──────── DATASET CONTENT ────────
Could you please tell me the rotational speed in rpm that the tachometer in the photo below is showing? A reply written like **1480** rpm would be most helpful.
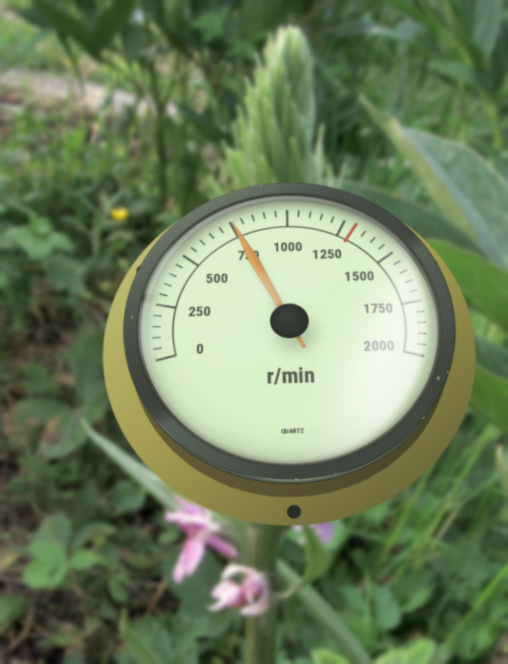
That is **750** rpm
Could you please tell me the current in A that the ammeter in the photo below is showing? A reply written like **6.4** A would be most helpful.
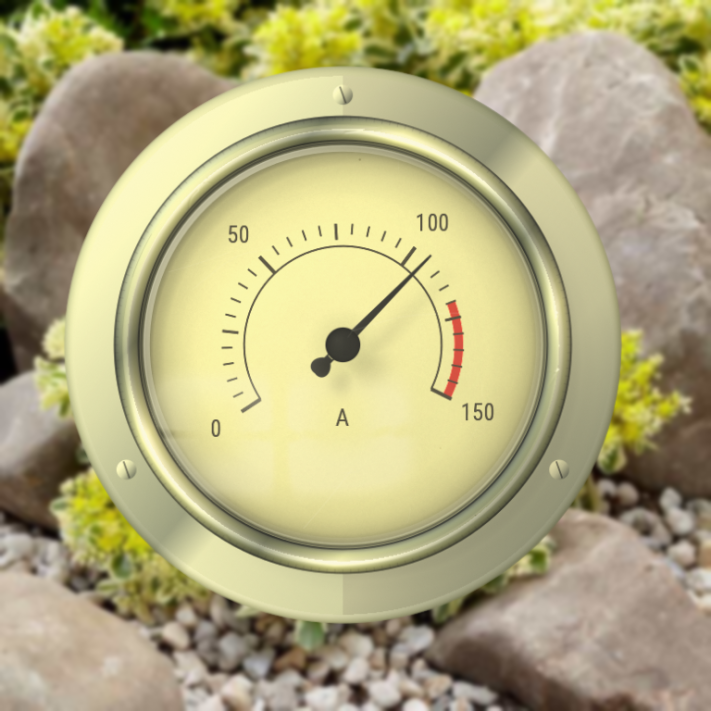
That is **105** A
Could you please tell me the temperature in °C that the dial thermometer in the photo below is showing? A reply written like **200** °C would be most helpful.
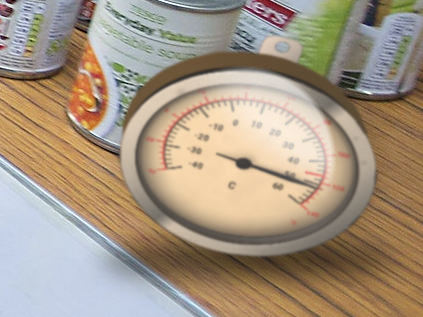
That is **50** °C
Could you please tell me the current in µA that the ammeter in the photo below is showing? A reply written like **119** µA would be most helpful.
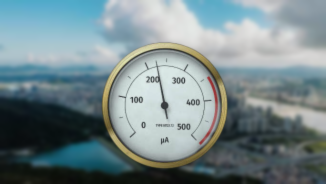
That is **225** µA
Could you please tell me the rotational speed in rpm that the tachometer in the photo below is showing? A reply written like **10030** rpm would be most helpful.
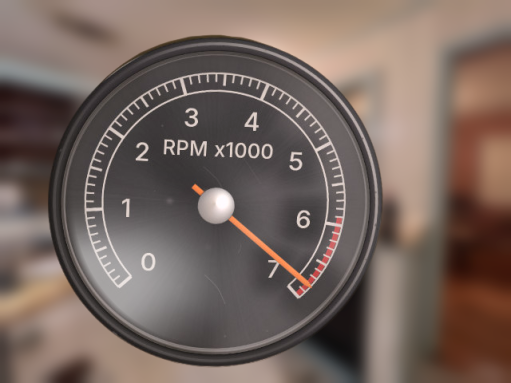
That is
────────
▶ **REQUIREMENT**
Extract every entry above word for word, omitting the pictures.

▶ **SOLUTION FOR THIS PROBLEM**
Could you please tell me the rotational speed in rpm that the tachometer in the photo below is showing? A reply written like **1480** rpm would be most helpful.
That is **750** rpm
Could you please tell me the current in A that the ammeter in the photo below is showing? A reply written like **6.4** A would be most helpful.
That is **105** A
Could you please tell me the temperature in °C that the dial thermometer in the photo below is showing? A reply written like **200** °C would be most helpful.
That is **50** °C
Could you please tell me the current in µA that the ammeter in the photo below is showing? A reply written like **119** µA would be most helpful.
That is **225** µA
Could you please tell me the rotational speed in rpm that the tachometer in the photo below is showing? A reply written like **10030** rpm would be most helpful.
That is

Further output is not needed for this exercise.